Bad Company and Places to Avoid;

Relations with Commonwealth Co-citizens of the Mother Country.

And so on and so forth, dear man. And may I advise you’ (he looked at his watch) ‘to hurry up and read them? Because your clients will be turning up for interviews within the hour. Meanwhile I shall say goodbye to you and wish you the good fortune that I fear you’ll so much need.’

‘Might I enquire,’ I said, reluctant even now to see him go, ‘to what fresh colonial pastures you yourself are now proceeding?’

A look of mild triumph overspread his face.

‘Before the month is out,’ he answered, ‘I shall be at my new post in one of our Protectorates within the Union of South Africa.’

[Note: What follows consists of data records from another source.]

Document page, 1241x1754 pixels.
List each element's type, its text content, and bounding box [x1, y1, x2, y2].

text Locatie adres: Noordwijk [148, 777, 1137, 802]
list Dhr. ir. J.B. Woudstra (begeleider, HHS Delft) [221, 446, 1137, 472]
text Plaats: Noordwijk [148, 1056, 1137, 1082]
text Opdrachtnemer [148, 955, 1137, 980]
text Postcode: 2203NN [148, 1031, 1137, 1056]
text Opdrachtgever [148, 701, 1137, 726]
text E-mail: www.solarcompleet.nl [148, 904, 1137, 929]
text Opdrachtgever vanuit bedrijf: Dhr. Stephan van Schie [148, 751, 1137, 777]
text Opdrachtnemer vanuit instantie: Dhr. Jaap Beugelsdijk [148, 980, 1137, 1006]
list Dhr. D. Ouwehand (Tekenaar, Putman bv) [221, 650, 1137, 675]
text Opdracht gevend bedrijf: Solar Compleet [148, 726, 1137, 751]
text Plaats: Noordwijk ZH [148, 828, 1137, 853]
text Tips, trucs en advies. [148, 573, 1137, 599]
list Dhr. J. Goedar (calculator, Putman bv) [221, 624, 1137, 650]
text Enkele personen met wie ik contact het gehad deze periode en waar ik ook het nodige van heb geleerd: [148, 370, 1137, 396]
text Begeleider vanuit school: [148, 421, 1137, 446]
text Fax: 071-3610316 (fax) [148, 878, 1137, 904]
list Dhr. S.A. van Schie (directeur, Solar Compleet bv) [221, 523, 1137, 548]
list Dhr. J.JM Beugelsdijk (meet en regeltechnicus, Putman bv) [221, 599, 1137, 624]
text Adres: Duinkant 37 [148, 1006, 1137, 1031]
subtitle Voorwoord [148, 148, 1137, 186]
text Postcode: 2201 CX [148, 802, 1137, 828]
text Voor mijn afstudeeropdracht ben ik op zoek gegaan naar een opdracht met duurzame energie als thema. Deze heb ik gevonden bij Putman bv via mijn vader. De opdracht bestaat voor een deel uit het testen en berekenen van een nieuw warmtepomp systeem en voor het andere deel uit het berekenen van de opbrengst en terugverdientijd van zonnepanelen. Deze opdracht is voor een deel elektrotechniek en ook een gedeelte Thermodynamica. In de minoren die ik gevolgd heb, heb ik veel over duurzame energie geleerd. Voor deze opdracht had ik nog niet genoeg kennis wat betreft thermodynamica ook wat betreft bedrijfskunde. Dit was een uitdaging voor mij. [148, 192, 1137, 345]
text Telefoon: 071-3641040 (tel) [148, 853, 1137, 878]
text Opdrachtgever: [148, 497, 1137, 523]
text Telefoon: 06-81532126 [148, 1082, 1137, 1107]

‘South Africa? Good heavens! Won’t you find, as a British colonial official, that the atmosphere there’s just a little difficult?’

In statesmanlike tones he answered: ‘South Africa, Pew, is a country much maligned. Perhaps they have found a logical solution for race relations there. That is the conclusion to which I’ve rather reluctantly come. Because if my year in the Department has taught me anything, it’s that the Negro’s still, deep down inside, a savage. Not his fault, no doubt, but just his nature.’ (He stood there erect, eyes imperiously agleam.) ‘Remember that, Pew, at your Welfare Officer’s desk. Under his gaberdine suit and his mission-school veneer, there still lurk the impulses of the primitive man.’

He waved – as if an assegai – his umbrella, I waved more wanly, and lo! he was gone out of my life for ever.

Alone, I picked up the dossiers, crossed out his name, and wrote in its place my own: Montgomery Pew. Then, like a lion (or monkey, possibly?) new to its cage, I walked round my unsumptuous office examining the numerous framed photographs of worthy Africans and West Indians, staring out at me with enigmatic faces, whose white grins belied, it seemed to me, the inner silences of the dark pools of their eyes.